2021 EDR Prize Winners Announced
The Elizabeth D. Rockwell Center on Ethics and Leadership at the Hobby School of Public Affairs at the University of Houston has awarded a prize of $12,000 for the best 2021 article on ethics, leadership, and public policy. An award of $3,000 is given for honorable mention.
WINNER
Shannon Portillo, Domonic Bearfield & Norma M. Riccucci , The Disenfranchisement of Voters of Color: Redux, Public Integrity (2021)
Focusing on recent legislation restricting voting access and its impact on people of color and low-income whites, this article explores the ethical obligations of public election administrators who are called upon to implement laws with overtly partisan, undemocratic implications. Public administrators are meant to serve as stewards of governance, ensuring democratic principles are carried out in effective, efficient, and equitable ways. Restrictive election laws create an ethical dilemma for elections administrators as they are challenged to find a way to serve as stewards of our democratic values while remaining neutral in the partisan policy-making process. While public administrators have an obligation to be non-partisan, the authors argue that they also have an obligation to uphold equity in voting. They conclude that the traditional view of public administrators as having a responsibility to remain strictly neutral without directly advocating for policy change is too constrained.

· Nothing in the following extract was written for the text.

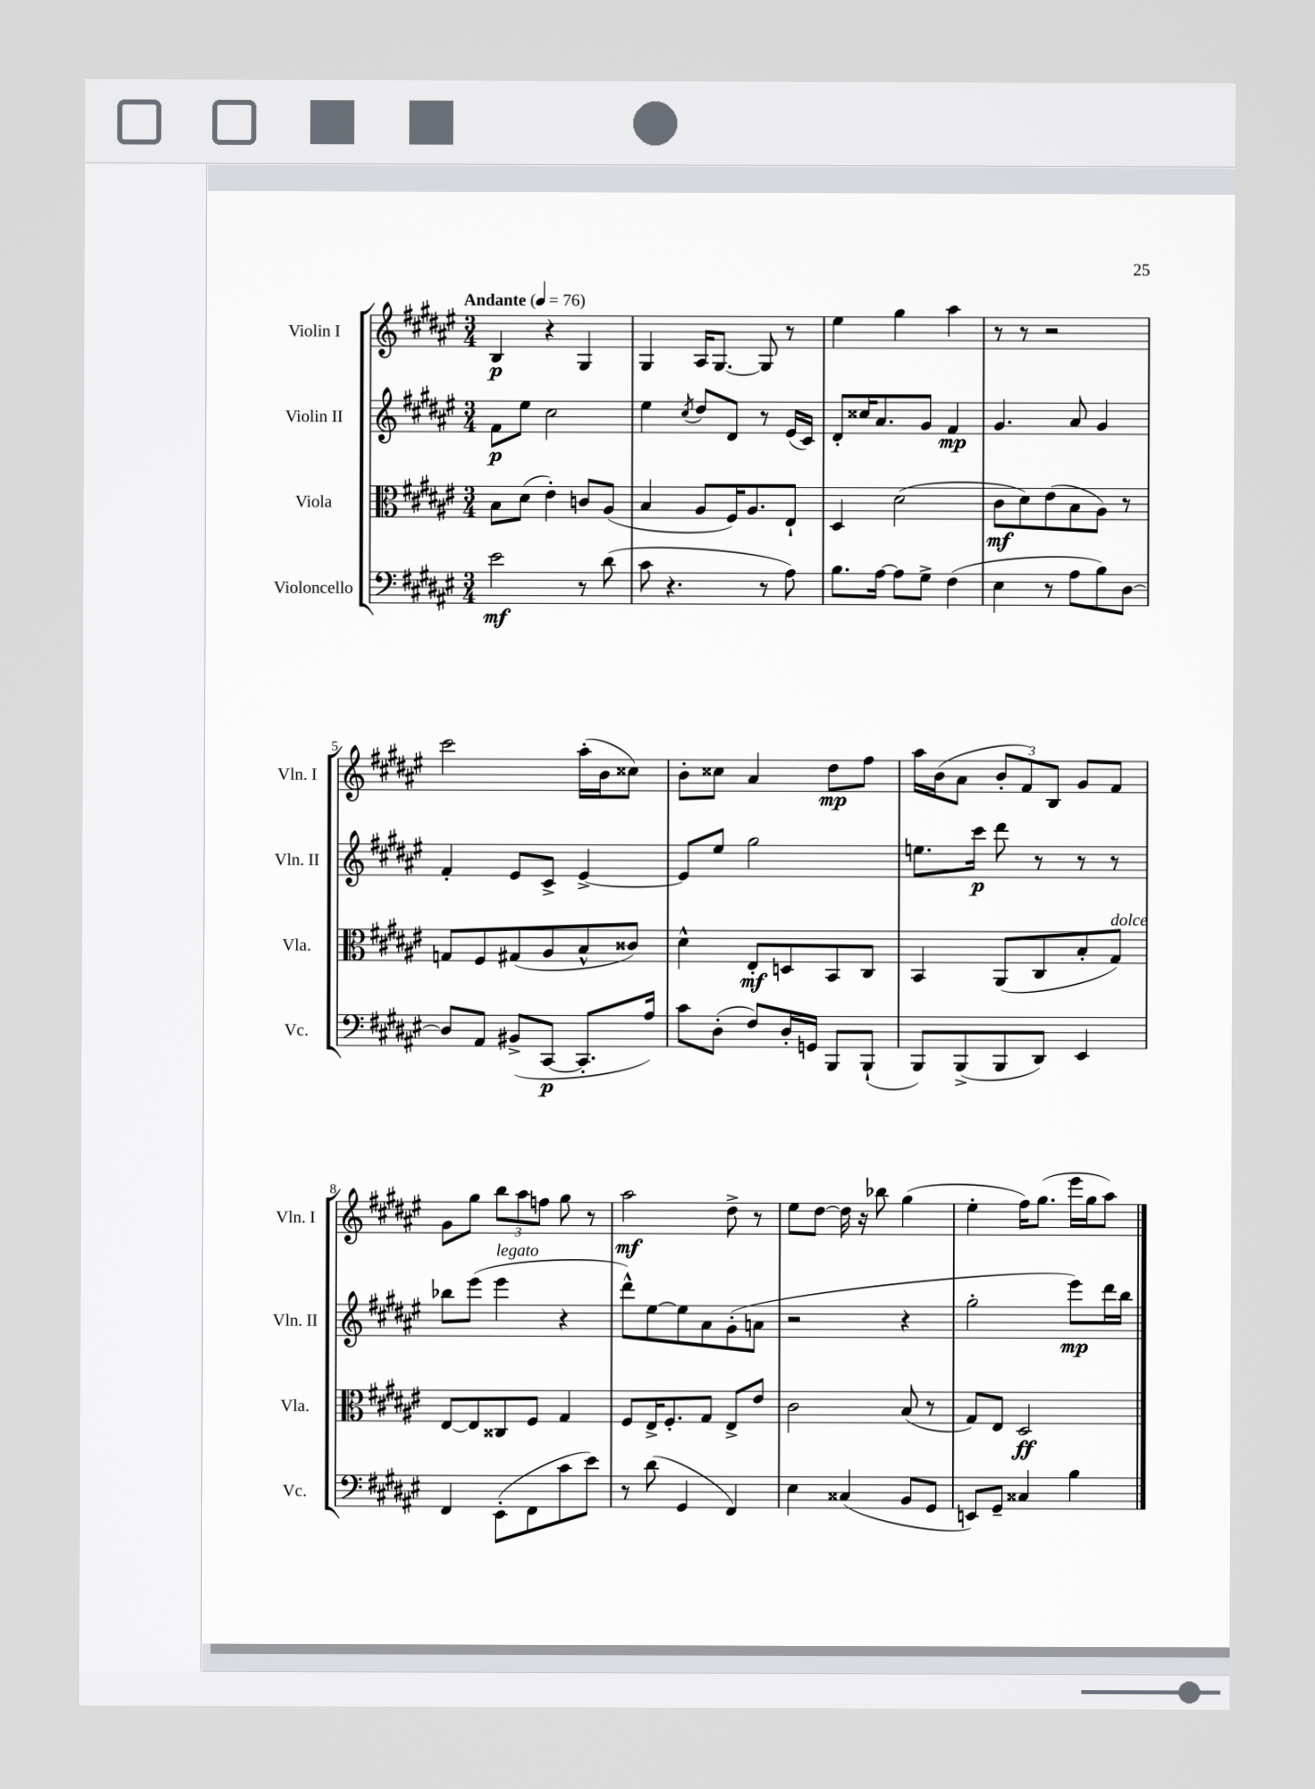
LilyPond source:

The “Disenfranchisement of Voters of Color: Redux” exemplifies rigorous empirical scholarship while raising important ethical questions with real-world relevance. The scholarship is original, written in a clear and accessible way, and addresses a timely public policy issue. The prize committee determined it would be an excellent article to teach in ethics and public administration/public policy class because it engages important issues about the role of administrators in implementing policies that seem, on their face, undemocratic.
HONORABLE MENTION
Andreas Schmidt, Getting Real on Rationality—Behavioral Science, Nudging, and Public Policy, Ethics 2019
Nudging seeks to improve people’s decisions through small changes in their choice environments. Researchers have found, for example, that by placing healthy foods at the top or bottom of menus, they can increase the amount of healthy food people order. Nudge policies are often justified on the grounds that they compensate for the biases and blunders that are built into people’s automatic or intuitive response systems. Some critics, therefore, object that nudging treats people disrespectfully as irrational. Schmidt defends nudging against these objections. He argues that these objections against nudging rest on a heroic understanding of rationality which associates it with universal prescriptions, slow and careful deliberation, and attending to all relevant information. He instead defends an ecological model of rationality that considers a decision as rational when the combination of a person’s psychological makeup and their decision-making procedures allow them to reliably achieve their ends in a given environment. From this perspective, nudging not only is compatible with the rational agency but can even support it. Accordingly, Schmidt argues that a concern with rationality speaks for more rather than less public policy nudging. He concludes that public policy nudging can play a significant role in helping people to behave more rationally by adjusting choice environments to people’s psychological makeup and their decision-making procedures.
“Getting Real on Rationality—Behavioral Science, Nudging, and Public Policy” draws on behavioral economics, psychological research, and philosophical argumentation to defend a more widespread use of nudge policies by policy-makers. The article moves from detailed analytical arguments to real-world examples to raise questions about the justifiability of policies that encourage or discourage various behaviors. The prize committee found the article to be an exceptionally clear and readable and important addition to debates about economic rationality and standards of liberalism, and also identified it as an excellent article to teach in ethics and public administration/public policy class.